Friday, October 2, 2009

"Finanzkrise/Crise financière/Crisi finanziaria" - Anthony Graves - 208 E. State St.


“Finanz krise/Crise financière/Crisi finanziaria” is situated in Ithaca’s familiar and agreeable downtown pedestrian mall, The Commons. I often find myself on The Commons on sleepy afternoons, slowly strolling from store to store, lost in a retail daydream. As I stood there this past weekend, carefully studying this newly unveiled work and taking notes, I watched as locals floated past 208 East State Street lost in a similar kind of reverie. These dreamers were unfazed by the sudden appearance of Anthony Graves’ new work in the abandoned store’s display window.

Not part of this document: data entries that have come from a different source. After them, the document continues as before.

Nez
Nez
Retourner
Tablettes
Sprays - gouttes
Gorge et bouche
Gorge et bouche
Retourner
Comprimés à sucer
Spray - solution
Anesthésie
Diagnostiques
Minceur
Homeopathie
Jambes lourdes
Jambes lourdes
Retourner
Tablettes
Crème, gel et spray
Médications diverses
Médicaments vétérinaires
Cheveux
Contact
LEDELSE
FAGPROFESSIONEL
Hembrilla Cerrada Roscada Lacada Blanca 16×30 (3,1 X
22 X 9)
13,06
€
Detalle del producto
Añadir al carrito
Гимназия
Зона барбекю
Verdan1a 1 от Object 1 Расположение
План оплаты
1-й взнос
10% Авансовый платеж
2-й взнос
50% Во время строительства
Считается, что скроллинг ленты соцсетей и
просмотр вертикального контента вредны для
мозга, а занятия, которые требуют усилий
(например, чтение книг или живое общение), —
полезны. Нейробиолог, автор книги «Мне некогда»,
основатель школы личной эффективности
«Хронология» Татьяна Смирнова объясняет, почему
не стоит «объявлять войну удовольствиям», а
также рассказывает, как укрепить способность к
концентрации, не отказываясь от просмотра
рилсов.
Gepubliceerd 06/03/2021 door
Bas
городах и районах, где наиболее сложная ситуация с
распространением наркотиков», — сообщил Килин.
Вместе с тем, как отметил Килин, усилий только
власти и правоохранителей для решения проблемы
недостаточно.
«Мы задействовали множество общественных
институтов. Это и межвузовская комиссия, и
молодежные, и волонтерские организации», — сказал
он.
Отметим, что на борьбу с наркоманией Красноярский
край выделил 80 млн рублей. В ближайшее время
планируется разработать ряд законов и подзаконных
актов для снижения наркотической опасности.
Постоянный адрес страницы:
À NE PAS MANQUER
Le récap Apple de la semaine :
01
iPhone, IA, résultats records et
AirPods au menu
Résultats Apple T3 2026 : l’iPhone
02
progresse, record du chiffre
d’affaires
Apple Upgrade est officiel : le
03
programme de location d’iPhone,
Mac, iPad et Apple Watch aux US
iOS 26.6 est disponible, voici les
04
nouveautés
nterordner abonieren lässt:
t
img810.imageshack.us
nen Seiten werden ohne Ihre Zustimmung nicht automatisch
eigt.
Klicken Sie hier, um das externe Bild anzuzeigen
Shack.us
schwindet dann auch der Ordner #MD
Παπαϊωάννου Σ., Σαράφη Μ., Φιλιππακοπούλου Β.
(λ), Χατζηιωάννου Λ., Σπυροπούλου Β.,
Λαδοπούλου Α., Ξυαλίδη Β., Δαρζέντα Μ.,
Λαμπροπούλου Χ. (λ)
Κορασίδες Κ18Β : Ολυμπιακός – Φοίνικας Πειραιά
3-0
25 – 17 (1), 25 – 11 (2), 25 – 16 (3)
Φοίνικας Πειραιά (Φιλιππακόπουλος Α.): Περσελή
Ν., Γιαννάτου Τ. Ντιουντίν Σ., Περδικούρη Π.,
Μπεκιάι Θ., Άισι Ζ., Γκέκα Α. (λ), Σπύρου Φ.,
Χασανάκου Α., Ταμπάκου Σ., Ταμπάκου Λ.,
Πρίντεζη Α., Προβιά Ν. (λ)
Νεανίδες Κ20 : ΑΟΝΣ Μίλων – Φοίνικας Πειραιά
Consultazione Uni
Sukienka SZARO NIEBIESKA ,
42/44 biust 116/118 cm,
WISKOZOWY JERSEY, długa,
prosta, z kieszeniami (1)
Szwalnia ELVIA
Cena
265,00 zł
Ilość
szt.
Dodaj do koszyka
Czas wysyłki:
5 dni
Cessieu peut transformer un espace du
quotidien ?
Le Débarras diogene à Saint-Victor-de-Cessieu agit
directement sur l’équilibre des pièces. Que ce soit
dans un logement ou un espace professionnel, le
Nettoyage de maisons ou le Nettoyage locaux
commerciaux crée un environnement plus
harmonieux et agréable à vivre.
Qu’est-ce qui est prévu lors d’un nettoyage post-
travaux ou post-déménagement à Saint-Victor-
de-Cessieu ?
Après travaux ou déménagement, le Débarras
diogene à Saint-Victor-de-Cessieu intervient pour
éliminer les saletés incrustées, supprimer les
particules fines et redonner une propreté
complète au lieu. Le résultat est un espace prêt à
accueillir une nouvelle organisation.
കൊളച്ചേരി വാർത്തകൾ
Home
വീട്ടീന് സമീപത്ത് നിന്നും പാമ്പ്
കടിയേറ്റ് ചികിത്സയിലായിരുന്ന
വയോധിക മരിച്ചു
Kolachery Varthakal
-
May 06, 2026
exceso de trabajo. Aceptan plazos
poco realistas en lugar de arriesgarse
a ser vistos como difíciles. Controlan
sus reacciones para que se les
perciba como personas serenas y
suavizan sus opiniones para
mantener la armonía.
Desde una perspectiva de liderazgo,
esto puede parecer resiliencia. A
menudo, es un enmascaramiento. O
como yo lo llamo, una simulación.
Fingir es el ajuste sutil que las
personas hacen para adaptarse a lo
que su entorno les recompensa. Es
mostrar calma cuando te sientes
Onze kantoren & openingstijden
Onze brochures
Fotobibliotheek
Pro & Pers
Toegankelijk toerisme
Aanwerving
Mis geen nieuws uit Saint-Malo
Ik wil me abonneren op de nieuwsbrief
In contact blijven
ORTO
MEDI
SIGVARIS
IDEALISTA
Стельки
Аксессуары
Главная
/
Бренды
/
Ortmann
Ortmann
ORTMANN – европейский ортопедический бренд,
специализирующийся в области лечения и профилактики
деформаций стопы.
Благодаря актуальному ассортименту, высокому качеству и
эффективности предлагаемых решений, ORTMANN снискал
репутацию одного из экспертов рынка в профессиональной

Upon further reflection, I think the installation went undetected for two reasons, the first of which is the work’s resemblance to the other casually arranged window displays that line the Commons’ walkways. In Graves’ version, mock-neon script spells out something on the display wall (it’s difficult to parse without some investigation and the “To Let” didactic) as a sculpted, stylized dog and an unused work lamp peer out at us from atop a small shipping pallet. The display itself is not unattractive, just unremarkable, due to its limited color scheme, familiar visual language, and comparatively spare composition.

But it is not just the familiarity of Graves’ display that makes it so easy to pass by. It is also the display’s explicit advertising of our impulse to overindulge. It is this impulse which we wish to repress, ignore, and conceal, and it is this impulse which has caused our current global financial crisis. One is reminded here of the two definitions of heimlich (as in Freud’s unheimlich or “uncanny”): it is both the familiar and agreeable, and, what is concealed and kept out of sight.

It is these two terms that form the crux of Graves’ intervention. The uncanny is deployed through the work’s conflation of symbols of global and local capital (with Bank of America representing the former and American Crafts representing the latter). The effect is not unlike that moment in which a dream unexpectedly turns into nightmare: it has the power to stop us in our tracks.